Process Reward Models That Think
Step-by-step verifiers—also known as process reward models (PRMs)—are a key ingredient for test-time scaling. PRMs require step-level supervision, making them expensive to train. This work aims to build data-efficient PRMs as verbalized stepwise reward models that verify every step in the solution by generating a verification chain-of-thought (CoT). We propose THINKPRM, a long CoT verifier fine-tuned on orders of magnitude fewer process labels than those required by discriminative PRMs. Our approach capitalizes on the inherent reasoning abilities of long CoT models, and outperforms LLM-as-a-Judge and discriminative verifiers—using only 1% of the process labels in PRM800K—across several challenging benchmarks. Specifically, THINKPRM beats the baselines on ProcessBench, MATH-500, and AIME ’24 under best-of-N selection and reward-guided search. In an out-of-domain evaluation on a subset of GPQA-Diamond and LiveCodeBench, our PRM surpasses discriminative verifiers trained on the full PRM800K by 8% and 4.5%, respectively. Lastly, under the same token budget, THINKPRM scales up verification compute more effectively compared to LLM-as-a-Judge, outperforming it by 7.2% on a subset of ProcessBench. Our work highlights the value of generative, long CoT PRMs that can scale test-time compute for verification while requiring minimal supervision for training.1
Generative PRMs and LLM-as-a-Judge. Generative PRMs (Zheng et al., 2023; Zhu et al., 2023) frame verification as a language-generation task, producing step-level correctness decisions as natural language tokens (e.g., “correct” or “incorrect”), typically accompanied by a verification chain-of-thought (CoT). Generative PRMs rely on the standard language modeling objective, training on verification rationales rather than on binary labels. Step-level correctness scores can be derived from generative PRMs by computing conditional token probabilities, e.g., P(“correct”). This approach leverages the strengths of LLMs in text generation, making generative PRMs inherently interpretable and scalable (Zhang et al., 2024a; Mahan et al., 2024; Wang et al., 2023a; Ankner et al., 2024).

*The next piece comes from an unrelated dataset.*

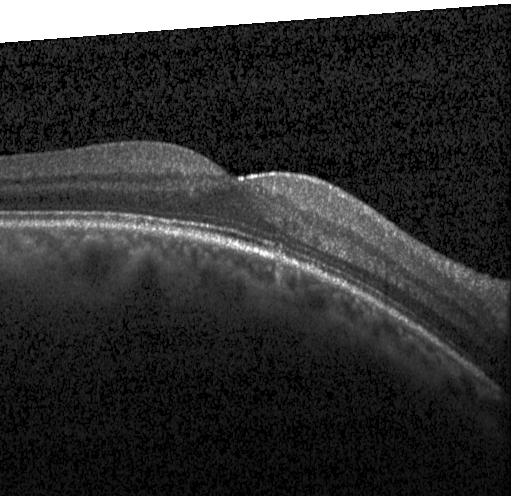

Heidelberg Spectralis; horizontal scan through the fovea; OCT B-scan; SD-OCT — Finding: no choroidal neovascularization, no diabetic macular edema, and no drusen.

Recent work on generative PRMs often utilizes off-the-shelf LLMs prompted to critique solutions— known as LLM-as-a-Judge (Zheng et al., 2024). However, LLM-as-a-Judge can be unreliable, sensitive to prompt phrasing, and prone to invalid outputs, such as infinite looping or excessive overthinking (Bavaresco et al., 2024), issues we further confirm in this work. Prior results with reasoning models like QwQ-32B-Preview (Team, 2024) show promise, but their practical utility in test-time scaling remains limited without additional training (Zheng et al., 2024).

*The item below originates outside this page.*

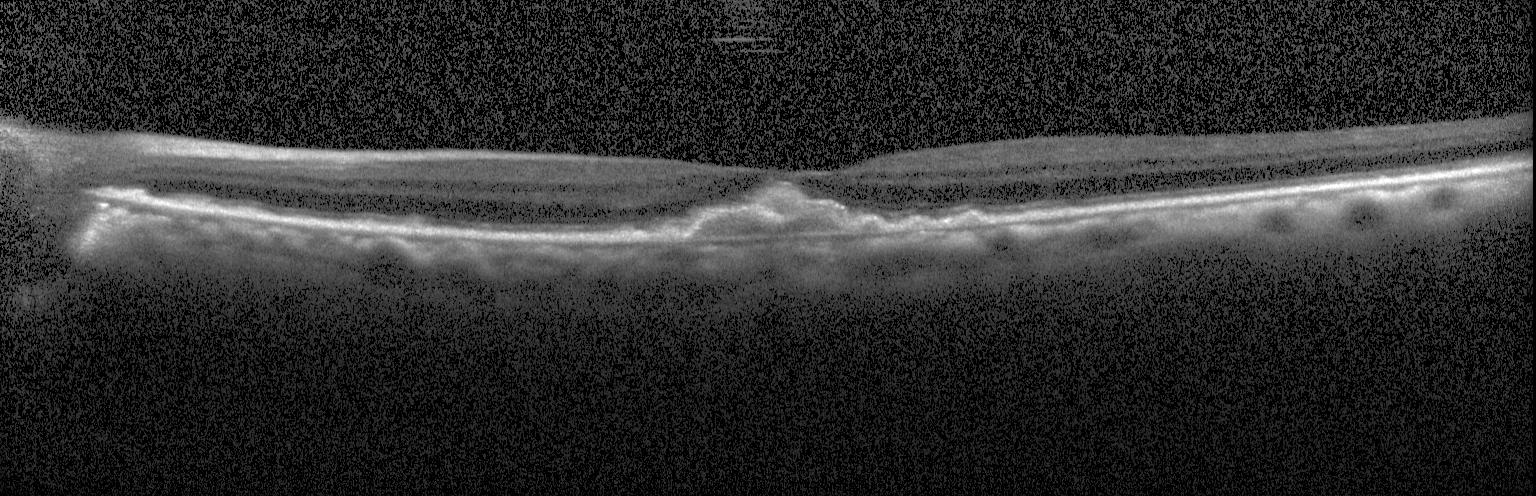
OCT scan showing a choroidal neovascular membrane.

Test-Time Scaling and PRMs. Test-time scaling techniques, such as Best-of-N selection (Charniak & Johnson, 2005; Khalifa et al., 2023; Snell et al., 2024) and tree-based search (Wu et al., 2024; Yao et al., 2023; Chen et al., 2024c; Wan et al., 2024), leverage additional inference-time compute to improve reasoning performance. Central to these approaches is the quality of the verifier used to score and select solutions (Beeching et al.; Snell et al., 2024). While both discriminative and generative PRMs can guide these processes, generative PRMs uniquely support simultaneous scaling of both generator and verifier compute (Zhang et al., 2024a; Kalra & Tang, 2025). We show that generative PRMs trained based on long CoT models (Jaech et al., 2024; Guo et al., 2025; Muennighoff et al., 2025) enable sequential scaling of verification compute by forcing longer verification CoT. Motivated by limitations of existing approaches, our work builds upon prior efforts that train reward models using synthetic data (Zhu et al., 2023; Wang et al., 2024), aiming to develop generative PRMs with minimal, carefully filtered synthetic step-level supervision. Specifically, we demonstrate that a generative PRM fine-tuned with as few as 8K synthetic verification chains substantially improves over LLM-as-a-Judge PRMs, and outperforms discriminative PRMs trained on datasets orders of magnitude larger.